--- The records Enclosed Below ---
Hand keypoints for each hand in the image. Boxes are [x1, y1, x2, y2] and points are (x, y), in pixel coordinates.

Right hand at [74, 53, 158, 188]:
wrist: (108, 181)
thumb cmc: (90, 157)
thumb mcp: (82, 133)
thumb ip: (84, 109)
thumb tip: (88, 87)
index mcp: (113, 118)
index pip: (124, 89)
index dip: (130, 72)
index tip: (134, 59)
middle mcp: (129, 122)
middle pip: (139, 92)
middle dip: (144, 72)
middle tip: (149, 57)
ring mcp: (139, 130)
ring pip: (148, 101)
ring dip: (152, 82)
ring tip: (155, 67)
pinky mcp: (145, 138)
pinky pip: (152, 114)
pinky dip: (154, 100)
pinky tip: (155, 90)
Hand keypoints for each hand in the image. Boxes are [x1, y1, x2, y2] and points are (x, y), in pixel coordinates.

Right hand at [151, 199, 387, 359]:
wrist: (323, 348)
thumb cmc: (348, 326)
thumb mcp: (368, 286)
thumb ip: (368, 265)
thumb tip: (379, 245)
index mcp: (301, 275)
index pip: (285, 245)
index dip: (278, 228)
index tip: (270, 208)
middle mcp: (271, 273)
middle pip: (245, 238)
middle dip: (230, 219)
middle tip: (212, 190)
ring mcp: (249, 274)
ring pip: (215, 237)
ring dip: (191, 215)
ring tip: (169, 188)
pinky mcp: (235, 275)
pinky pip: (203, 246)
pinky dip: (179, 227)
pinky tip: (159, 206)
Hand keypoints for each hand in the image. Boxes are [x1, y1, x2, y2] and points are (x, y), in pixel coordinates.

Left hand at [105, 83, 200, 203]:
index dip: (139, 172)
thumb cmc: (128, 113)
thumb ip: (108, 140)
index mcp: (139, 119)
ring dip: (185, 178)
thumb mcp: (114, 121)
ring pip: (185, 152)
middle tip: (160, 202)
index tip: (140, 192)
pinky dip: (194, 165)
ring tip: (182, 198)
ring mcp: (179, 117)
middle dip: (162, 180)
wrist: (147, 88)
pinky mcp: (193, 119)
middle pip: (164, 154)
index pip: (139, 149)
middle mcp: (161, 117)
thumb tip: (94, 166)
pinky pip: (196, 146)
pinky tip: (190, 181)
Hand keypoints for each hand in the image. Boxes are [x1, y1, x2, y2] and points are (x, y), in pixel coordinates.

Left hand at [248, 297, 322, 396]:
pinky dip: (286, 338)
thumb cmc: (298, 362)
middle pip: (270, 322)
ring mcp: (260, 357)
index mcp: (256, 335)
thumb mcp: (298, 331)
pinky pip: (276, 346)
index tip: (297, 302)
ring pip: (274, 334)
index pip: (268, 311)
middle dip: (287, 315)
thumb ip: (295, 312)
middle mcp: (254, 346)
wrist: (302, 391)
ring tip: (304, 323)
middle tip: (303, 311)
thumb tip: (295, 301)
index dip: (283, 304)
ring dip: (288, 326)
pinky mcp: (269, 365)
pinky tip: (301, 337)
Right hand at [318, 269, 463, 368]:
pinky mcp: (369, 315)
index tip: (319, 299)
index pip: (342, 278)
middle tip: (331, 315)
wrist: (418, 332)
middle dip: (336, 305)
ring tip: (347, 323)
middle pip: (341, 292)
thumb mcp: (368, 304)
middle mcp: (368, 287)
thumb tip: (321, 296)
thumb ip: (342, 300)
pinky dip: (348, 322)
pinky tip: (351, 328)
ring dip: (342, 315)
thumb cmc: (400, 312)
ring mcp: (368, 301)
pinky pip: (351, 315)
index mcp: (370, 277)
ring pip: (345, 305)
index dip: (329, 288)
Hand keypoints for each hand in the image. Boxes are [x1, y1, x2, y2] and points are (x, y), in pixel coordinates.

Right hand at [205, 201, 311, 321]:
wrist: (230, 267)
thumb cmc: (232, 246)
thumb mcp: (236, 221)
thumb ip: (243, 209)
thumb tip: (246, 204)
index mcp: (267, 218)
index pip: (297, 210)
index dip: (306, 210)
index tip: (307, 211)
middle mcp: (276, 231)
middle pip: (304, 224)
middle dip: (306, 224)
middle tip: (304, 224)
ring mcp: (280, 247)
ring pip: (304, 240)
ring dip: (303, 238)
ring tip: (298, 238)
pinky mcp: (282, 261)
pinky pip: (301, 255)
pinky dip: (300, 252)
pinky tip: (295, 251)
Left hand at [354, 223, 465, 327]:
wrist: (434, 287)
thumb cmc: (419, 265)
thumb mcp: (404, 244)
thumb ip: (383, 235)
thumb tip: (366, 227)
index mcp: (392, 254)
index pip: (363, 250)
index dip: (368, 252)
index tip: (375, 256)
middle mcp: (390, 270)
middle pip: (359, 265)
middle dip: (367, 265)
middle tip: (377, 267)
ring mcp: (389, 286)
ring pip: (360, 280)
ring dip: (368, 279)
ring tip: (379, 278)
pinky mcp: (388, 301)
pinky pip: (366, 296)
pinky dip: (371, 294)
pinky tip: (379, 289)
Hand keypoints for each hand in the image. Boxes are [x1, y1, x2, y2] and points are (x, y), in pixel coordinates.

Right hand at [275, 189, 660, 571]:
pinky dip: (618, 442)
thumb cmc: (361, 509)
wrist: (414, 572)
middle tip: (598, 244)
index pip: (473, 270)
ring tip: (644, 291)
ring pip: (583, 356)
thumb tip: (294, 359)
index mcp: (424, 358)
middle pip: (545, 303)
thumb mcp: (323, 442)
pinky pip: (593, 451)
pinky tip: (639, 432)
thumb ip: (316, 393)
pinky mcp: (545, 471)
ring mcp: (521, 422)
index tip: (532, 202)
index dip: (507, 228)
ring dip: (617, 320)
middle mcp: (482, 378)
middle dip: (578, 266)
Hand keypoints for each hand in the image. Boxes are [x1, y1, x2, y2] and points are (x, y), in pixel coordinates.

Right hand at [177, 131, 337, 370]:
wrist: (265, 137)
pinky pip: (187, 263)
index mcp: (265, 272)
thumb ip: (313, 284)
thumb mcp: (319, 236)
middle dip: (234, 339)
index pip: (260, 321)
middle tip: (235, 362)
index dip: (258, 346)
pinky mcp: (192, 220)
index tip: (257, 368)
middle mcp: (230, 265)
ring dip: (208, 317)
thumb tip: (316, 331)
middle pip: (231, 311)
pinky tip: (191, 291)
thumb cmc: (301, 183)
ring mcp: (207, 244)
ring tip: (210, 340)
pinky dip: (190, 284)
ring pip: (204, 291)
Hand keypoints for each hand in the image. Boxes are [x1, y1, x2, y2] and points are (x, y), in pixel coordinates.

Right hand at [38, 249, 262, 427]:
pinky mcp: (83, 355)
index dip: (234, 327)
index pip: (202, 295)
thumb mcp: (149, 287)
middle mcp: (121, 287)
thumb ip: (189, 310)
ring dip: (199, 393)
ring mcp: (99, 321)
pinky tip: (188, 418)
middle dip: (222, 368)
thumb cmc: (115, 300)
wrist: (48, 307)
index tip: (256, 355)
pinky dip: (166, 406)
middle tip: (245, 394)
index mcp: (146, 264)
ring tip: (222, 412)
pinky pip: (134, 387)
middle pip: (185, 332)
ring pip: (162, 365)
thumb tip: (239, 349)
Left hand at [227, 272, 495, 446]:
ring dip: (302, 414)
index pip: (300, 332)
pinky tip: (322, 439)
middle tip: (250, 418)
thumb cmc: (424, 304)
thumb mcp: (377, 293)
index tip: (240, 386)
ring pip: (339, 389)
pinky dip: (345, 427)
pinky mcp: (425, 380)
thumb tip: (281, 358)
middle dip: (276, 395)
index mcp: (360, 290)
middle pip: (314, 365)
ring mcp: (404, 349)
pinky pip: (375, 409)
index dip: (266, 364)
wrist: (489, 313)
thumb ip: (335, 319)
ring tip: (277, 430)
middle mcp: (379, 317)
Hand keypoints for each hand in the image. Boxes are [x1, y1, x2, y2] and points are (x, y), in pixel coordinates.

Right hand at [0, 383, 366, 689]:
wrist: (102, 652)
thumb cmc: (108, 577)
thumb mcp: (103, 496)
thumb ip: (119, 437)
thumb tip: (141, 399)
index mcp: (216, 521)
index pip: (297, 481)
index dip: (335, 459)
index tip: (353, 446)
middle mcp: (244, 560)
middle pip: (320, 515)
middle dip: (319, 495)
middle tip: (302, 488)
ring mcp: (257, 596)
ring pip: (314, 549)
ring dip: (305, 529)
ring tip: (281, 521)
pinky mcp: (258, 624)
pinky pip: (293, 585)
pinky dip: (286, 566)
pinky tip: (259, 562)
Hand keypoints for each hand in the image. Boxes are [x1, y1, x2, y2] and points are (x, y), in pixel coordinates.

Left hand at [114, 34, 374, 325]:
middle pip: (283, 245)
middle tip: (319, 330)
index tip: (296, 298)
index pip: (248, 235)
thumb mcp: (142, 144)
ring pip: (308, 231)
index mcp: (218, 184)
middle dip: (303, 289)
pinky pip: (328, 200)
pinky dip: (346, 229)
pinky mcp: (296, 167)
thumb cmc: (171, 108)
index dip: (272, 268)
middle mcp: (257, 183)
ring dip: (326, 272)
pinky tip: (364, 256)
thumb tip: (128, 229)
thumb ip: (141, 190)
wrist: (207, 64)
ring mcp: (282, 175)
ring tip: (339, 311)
--- End of Enclosed The records ---
Aim of the exercise: All lines above from the one holding "ring mcp: (280, 247)" to the one holding "index pip: (202, 295)", inclusive, are to be copied exactly; no other line is wanted.

Solution for this task:
ring mcp: (280, 247)
ring pip: (304, 240)
ring dip: (303, 238)
ring tip: (298, 238)
pinky mcp: (282, 261)
pinky pip: (301, 255)
pinky dip: (300, 252)
pinky tip: (295, 251)
Left hand at [354, 223, 465, 327]:
wrist: (434, 287)
thumb cmc: (419, 265)
thumb mcp: (404, 244)
thumb ip: (383, 235)
thumb tip: (366, 227)
index mcp: (392, 254)
index pip: (363, 250)
index dip: (368, 252)
index tip: (375, 256)
middle mcp: (390, 270)
middle pip: (359, 265)
middle dip: (367, 265)
middle tip: (377, 267)
ring mcp: (389, 286)
ring pip: (360, 280)
ring dip: (368, 279)
ring tip: (379, 278)
pinky mcp: (388, 301)
pinky pip: (366, 296)
pinky dip: (371, 294)
pinky tip: (379, 289)
Hand keypoints for each hand in the image. Boxes are [x1, y1, x2, y2] and points are (x, y), in pixel coordinates.

Right hand at [275, 189, 660, 571]:
pinky dip: (618, 442)
thumb cmc: (361, 509)
wrist: (414, 572)
middle tip: (598, 244)
index pip: (473, 270)
ring tip: (644, 291)
ring pip: (583, 356)
thumb tip: (294, 359)
index mcp: (424, 358)
middle pip: (545, 303)
thumb mcp: (323, 442)
pinky pip: (593, 451)
pinky tip: (639, 432)
thumb ip: (316, 393)
pinky mcp: (545, 471)
ring mcp: (521, 422)
index tip: (532, 202)
index dip: (507, 228)
ring dip: (617, 320)
middle mcp: (482, 378)
middle dip: (578, 266)
Hand keypoints for each hand in the image. Boxes are [x1, y1, x2, y2] and points are (x, y), in pixel coordinates.

Right hand at [177, 131, 337, 370]:
wrist: (265, 137)
pinky pip: (187, 263)
index mcp: (265, 272)
thumb ip: (313, 284)
thumb mcp: (319, 236)
middle dip: (234, 339)
index pip: (260, 321)
middle tip: (235, 362)
index dip: (258, 346)
pinky mcp: (192, 220)
index tip: (257, 368)
middle mcp: (230, 265)
ring dip: (208, 317)
thumb tip: (316, 331)
middle pip: (231, 311)
pinky tip: (191, 291)
thumb cmc: (301, 183)
ring mcp: (207, 244)
ring tip: (210, 340)
pinky dip: (190, 284)
ring pip: (204, 291)
Hand keypoints for each hand in the image. Boxes are [x1, y1, x2, y2] and points are (x, y), in pixel coordinates.

Right hand at [38, 249, 262, 427]:
pinky mcp: (83, 355)
index dip: (234, 327)
index pip: (202, 295)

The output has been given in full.